| TASK DETAILS |
Reproduce each of the entries below with every occurrence of "Diffusons" changed to "Diffusive modes" and all other text left as it is. Leave the pictures out of your reproduction.

| RECORDS SHOWN |

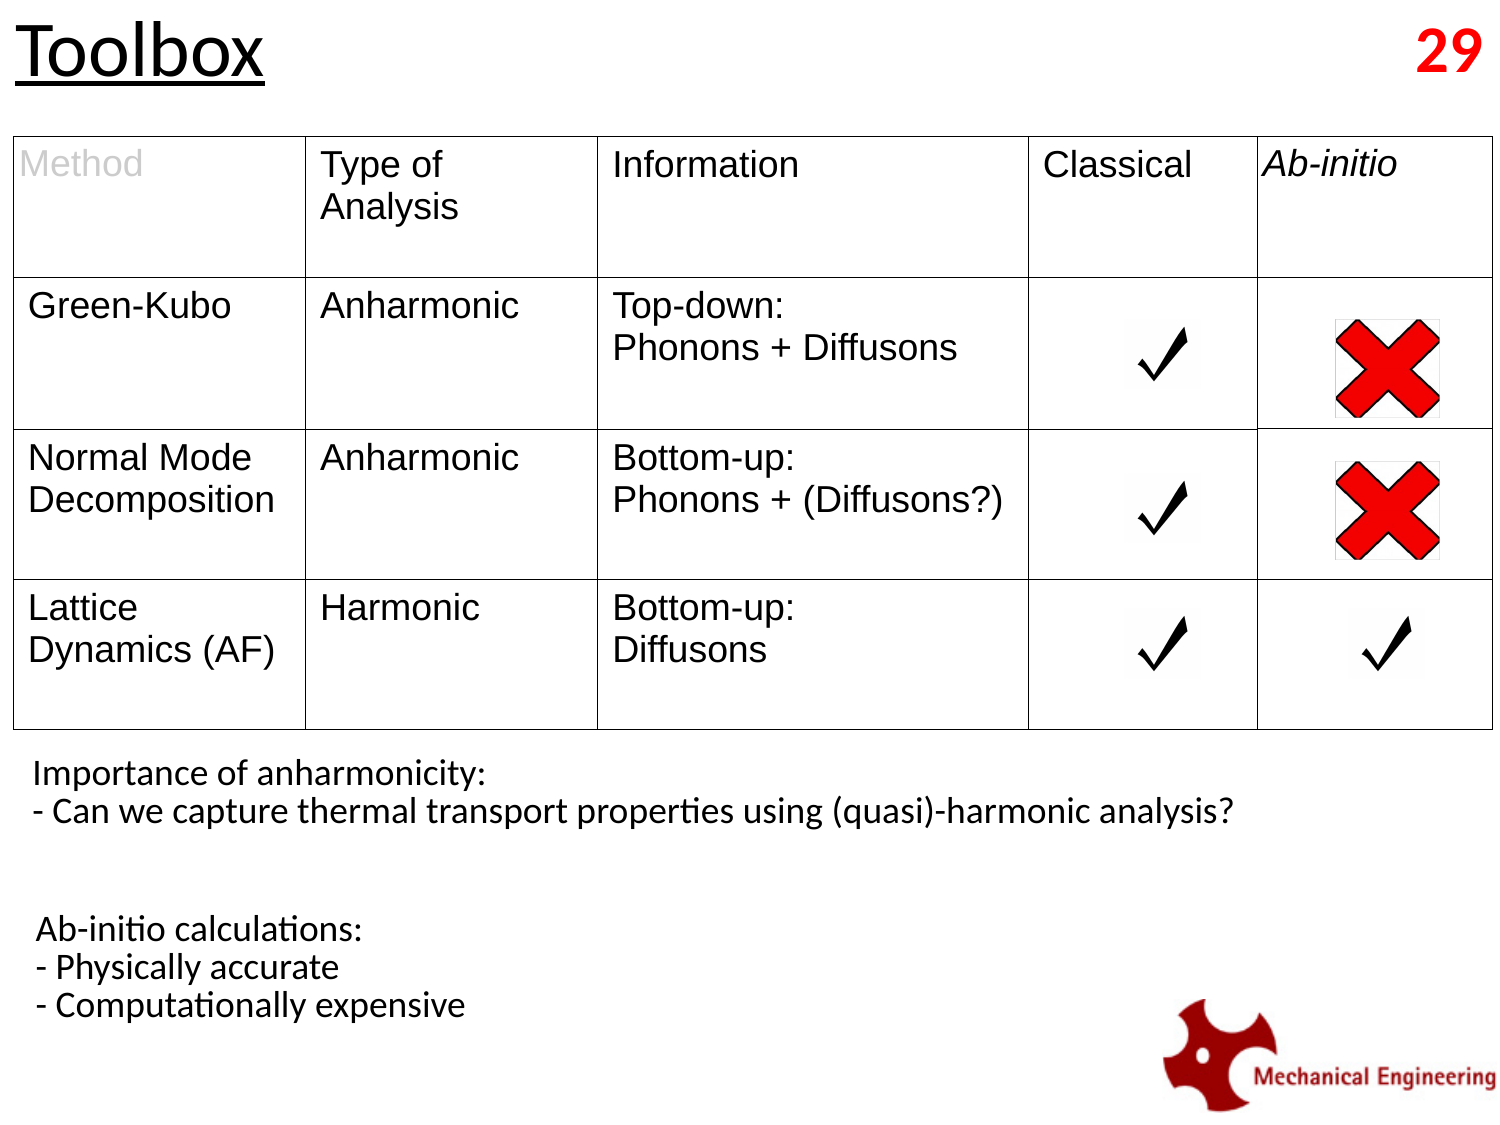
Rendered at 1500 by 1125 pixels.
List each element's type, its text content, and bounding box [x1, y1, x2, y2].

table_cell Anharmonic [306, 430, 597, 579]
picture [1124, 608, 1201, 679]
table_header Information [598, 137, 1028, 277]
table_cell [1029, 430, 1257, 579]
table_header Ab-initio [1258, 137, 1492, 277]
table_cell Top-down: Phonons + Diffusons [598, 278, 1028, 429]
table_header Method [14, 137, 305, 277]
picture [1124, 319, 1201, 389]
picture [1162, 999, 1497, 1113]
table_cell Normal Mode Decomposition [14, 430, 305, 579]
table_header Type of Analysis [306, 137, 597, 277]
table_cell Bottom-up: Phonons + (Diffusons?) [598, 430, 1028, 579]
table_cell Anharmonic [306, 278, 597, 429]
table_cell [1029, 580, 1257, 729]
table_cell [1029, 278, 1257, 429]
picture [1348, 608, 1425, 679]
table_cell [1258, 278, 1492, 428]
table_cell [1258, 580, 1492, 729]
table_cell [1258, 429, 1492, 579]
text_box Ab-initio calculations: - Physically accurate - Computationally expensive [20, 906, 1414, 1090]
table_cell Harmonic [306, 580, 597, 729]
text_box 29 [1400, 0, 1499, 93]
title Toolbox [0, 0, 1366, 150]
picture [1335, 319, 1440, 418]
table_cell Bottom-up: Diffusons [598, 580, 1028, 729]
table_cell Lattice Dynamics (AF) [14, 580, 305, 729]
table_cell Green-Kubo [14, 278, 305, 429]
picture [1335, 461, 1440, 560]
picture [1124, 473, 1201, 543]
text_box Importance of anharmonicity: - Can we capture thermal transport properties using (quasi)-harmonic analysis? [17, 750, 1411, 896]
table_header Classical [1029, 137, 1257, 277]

| RESPONSE TO THE TASK |
Rendered at 1500 by 1125 pixels.
List each element's type, its text content, and bounding box [x1, y1, x2, y2].

table_cell Anharmonic [306, 430, 597, 579]
picture [1124, 608, 1201, 679]
table_header Information [598, 137, 1028, 277]
table_cell [1029, 430, 1257, 579]
table_header Ab-initio [1258, 137, 1492, 277]
table_cell Top-down: Phonons + Diffusive modes [598, 278, 1028, 429]
table_header Method [14, 137, 305, 277]
picture [1124, 319, 1201, 389]
picture [1162, 999, 1497, 1113]
table_cell Normal Mode Decomposition [14, 430, 305, 579]
table_header Type of Analysis [306, 137, 597, 277]
table_cell Bottom-up: Phonons + (Diffusive modes?) [598, 430, 1028, 579]
table_cell Anharmonic [306, 278, 597, 429]
table_cell [1029, 580, 1257, 729]
table_cell [1029, 278, 1257, 429]
picture [1348, 608, 1425, 679]
table_cell [1258, 278, 1492, 428]
table_cell [1258, 580, 1492, 729]
table_cell [1258, 429, 1492, 579]
text_box Ab-initio calculations: - Physically accurate - Computationally expensive [20, 906, 1414, 1090]
table_cell Harmonic [306, 580, 597, 729]
text_box 29 [1400, 0, 1499, 93]
title Toolbox [0, 0, 1366, 150]
picture [1335, 319, 1440, 418]
table_cell Bottom-up: Diffusive modes [598, 580, 1028, 729]
table_cell Lattice Dynamics (AF) [14, 580, 305, 729]
table_cell Green-Kubo [14, 278, 305, 429]
picture [1335, 461, 1440, 560]
picture [1124, 473, 1201, 543]
text_box Importance of anharmonicity: - Can we capture thermal transport properties using (quasi)-harmonic analysis? [17, 750, 1411, 896]
table_header Classical [1029, 137, 1257, 277]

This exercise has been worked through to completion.